> [指示] 以下のエントリに含まれる行を、すべて一字一句変えずに書き写してください。

[保存済みエントリ]
= = = =

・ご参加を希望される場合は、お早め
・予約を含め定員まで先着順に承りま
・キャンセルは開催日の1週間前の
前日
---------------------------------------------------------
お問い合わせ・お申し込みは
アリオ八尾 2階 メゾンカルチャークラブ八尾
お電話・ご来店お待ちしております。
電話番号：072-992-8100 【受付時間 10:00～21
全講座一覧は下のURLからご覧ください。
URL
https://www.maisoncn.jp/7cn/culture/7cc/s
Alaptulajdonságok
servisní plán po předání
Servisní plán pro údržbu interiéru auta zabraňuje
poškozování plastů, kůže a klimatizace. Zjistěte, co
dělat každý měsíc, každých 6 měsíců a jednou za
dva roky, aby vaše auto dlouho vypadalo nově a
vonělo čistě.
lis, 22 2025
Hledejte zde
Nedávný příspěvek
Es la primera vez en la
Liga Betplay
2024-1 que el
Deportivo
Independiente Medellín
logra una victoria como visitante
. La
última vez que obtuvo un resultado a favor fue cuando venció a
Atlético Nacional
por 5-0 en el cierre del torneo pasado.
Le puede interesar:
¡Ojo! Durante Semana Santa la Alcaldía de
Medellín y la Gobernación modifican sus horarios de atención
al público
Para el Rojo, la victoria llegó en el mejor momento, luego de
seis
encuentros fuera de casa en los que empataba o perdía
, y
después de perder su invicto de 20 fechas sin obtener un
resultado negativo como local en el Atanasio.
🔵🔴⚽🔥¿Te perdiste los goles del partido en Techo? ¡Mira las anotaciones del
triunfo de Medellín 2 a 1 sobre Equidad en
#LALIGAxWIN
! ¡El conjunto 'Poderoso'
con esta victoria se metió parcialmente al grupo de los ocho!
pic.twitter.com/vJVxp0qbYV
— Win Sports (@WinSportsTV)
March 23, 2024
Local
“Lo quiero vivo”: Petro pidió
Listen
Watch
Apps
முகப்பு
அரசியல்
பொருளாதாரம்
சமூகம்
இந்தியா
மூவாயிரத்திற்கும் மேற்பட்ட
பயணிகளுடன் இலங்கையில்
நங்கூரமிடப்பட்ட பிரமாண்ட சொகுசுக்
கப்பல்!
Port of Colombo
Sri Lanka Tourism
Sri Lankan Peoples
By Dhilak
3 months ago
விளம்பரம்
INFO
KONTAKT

= = = =

> [解答]
・ご参加を希望される場合は、お早め
・予約を含め定員まで先着順に承りま
・キャンセルは開催日の1週間前の
前日
---------------------------------------------------------
お問い合わせ・お申し込みは
アリオ八尾 2階 メゾンカルチャークラブ八尾
お電話・ご来店お待ちしております。
電話番号：072-992-8100 【受付時間 10:00～21
全講座一覧は下のURLからご覧ください。
URL
https://www.maisoncn.jp/7cn/culture/7cc/s
Alaptulajdonságok
servisní plán po předání
Servisní plán pro údržbu interiéru auta zabraňuje
poškozování plastů, kůže a klimatizace. Zjistěte, co
dělat každý měsíc, každých 6 měsíců a jednou za
dva roky, aby vaše auto dlouho vypadalo nově a
vonělo čistě.
lis, 22 2025
Hledejte zde
Nedávný příspěvek
Es la primera vez en la
Liga Betplay
2024-1 que el
Deportivo
Independiente Medellín
logra una victoria como visitante
. La
última vez que obtuvo un resultado a favor fue cuando venció a
Atlético Nacional
por 5-0 en el cierre del torneo pasado.
Le puede interesar:
¡Ojo! Durante Semana Santa la Alcaldía de
Medellín y la Gobernación modifican sus horarios de atención
al público
Para el Rojo, la victoria llegó en el mejor momento, luego de
seis
encuentros fuera de casa en los que empataba o perdía
, y
después de perder su invicto de 20 fechas sin obtener un
resultado negativo como local en el Atanasio.
🔵🔴⚽🔥¿Te perdiste los goles del partido en Techo? ¡Mira las anotaciones del
triunfo de Medellín 2 a 1 sobre Equidad en
#LALIGAxWIN
! ¡El conjunto 'Poderoso'
con esta victoria se metió parcialmente al grupo de los ocho!
pic.twitter.com/vJVxp0qbYV
— Win Sports (@WinSportsTV)
March 23, 2024
Local
“Lo quiero vivo”: Petro pidió
Listen
Watch
Apps
முகப்பு
அரசியல்
பொருளாதாரம்
சமூகம்
இந்தியா
மூவாயிரத்திற்கும் மேற்பட்ட
பயணிகளுடன் இலங்கையில்
நங்கூரமிடப்பட்ட பிரமாண்ட சொகுசுக்
கப்பல்!
Port of Colombo
Sri Lanka Tourism
Sri Lankan Peoples
By Dhilak
3 months ago
விளம்பரம்
INFO
KONTAKT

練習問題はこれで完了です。